One of my favorite books is a dictionary. A good dictionary should include at least a brief history of each entry - an explanation of how a word came into existence. In researching the word book, I found that it derives from the Old English work bōk meaning beech probably because ancient Germanic peoples wrote on strips of beech wood. When I looked in my well used dictionary, I found pressed between its pages a leaf picked by son many years ago as we explored our yard, something he loved to do as a toddler. So, books can contain memories, too!

Memories - Word Joy!

In my book - Book leaves form trees - trees of knowledge, trees of memories. Sit beneath them. Climb them! Treasure them! Remember them!

August 10, 2007

Poetry Friday - Father Goose

We are truly experiencing the “dog days of summer” and are in need of some:

"Inspiration"
It is everything
you think it is.
It is the end
of the tunnel
and the light
up ahead.
It is the sound
of the wind
and the silence
of the night.
It is the sun
and the moon
and the memory.
It is the eye
and the hand
and the mouth.
It is the present
and the future
and the past.
It is here.
It is there.
It is gone.
from A Fury of Motion: Poems for Boys
by Charles Ghigna aka Father Goose

Charles Ghigna has spoken at USM’s Children’s Book Festival several times - a very interesting speaker! He believes that “poems look at the world from the inside out.”

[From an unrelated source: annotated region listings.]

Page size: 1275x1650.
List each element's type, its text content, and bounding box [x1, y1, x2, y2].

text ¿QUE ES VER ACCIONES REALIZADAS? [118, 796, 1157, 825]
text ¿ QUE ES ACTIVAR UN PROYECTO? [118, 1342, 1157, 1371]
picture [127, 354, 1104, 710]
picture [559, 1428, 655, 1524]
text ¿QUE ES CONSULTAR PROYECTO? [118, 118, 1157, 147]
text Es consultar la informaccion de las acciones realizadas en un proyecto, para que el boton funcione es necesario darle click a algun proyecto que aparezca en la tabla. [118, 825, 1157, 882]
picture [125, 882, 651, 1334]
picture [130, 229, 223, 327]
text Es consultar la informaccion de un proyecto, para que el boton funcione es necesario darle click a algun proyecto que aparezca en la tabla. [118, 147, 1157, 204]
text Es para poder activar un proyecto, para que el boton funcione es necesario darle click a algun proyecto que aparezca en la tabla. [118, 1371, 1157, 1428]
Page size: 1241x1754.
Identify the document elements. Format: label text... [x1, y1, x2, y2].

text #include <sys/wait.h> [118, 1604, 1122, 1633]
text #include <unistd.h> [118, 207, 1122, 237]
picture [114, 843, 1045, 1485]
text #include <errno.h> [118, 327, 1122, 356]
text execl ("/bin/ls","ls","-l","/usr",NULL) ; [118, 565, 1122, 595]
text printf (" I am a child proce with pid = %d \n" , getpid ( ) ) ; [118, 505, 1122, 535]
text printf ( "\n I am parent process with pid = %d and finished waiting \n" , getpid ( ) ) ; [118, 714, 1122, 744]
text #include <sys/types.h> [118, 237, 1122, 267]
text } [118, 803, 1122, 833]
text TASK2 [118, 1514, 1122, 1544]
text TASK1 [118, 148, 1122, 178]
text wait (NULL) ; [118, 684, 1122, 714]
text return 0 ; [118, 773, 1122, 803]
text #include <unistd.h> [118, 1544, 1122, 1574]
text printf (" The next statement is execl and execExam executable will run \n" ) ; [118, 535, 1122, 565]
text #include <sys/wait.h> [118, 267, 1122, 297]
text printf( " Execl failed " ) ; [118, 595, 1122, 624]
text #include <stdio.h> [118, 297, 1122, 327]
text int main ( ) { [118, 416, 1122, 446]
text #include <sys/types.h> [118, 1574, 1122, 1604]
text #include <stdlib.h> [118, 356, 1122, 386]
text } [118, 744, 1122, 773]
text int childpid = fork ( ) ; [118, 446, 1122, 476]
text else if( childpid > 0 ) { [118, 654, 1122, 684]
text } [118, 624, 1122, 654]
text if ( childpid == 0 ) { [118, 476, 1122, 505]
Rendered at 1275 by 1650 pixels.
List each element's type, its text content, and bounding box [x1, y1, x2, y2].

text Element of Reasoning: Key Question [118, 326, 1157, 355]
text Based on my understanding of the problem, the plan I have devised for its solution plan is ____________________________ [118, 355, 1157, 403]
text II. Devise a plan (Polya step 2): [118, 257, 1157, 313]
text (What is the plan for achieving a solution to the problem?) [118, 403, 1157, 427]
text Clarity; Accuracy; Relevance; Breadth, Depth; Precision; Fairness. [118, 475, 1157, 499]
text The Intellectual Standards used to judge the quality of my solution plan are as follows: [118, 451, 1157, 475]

In my book . . . These are definitely days to be looking at the world from the inside! It’s too hot to be out!

August 3, 2007

Poetry Friday - Clouds

Sad to say, summer is drawing to a close - at least on the school calendar. Here in the south, summer on the weather calendar lasts much longer. In honor of lazy, summer days gazing at clouds:
Pat Mora’s “Cloud Dragons”
What do you see
In the clouds so high?
What do you see in the sky?

Oh, I see dragons
That curl their tails
As they go slithering by.

What do you see
In the clouds so high?
What do you see? Tell me, do.

Oh, I see caballitos*
That race the wind
high in the shimmering blue.

*little horses
from Confetti: Poems for Children
Pat Mora promotes “book joy”, connecting all children to books.

In my book . . . Slithering dragons and a shimmering sky equal “word” joy!

AND

In my book . . . Dragons are special. I’ve become fascinated with dragons especially those of Donita K. Paul (The DragonKeeper Chronicles). One of her characters is a librarian , Librettowit - what a great name for a librarian!
Anyplace that has no libraries, no bookstores, no institutions of higher learning is considered uncivilized and wild to our [Librettowit].
from Dragonquest

August 1, 2007

Word Joy 1

I love words - a good thing for a librarian. For the last few days I have been reading around the blog world about the new words accepted for inclusion in the 2007 copyright date of Merriam-Webster’s Collegiate Dictionary, Eleventh Edition.

My favorite new word is ginormous, officially defined as “extremely large: humongous”. My favorite user of ginormous is George, host of HGTV’s “What’s With That House?”.

English is a living language. Growing. Changing.

Words come. Words go.


Word Joy!

In my book . . .
A dictionary is a great source for Word Joy!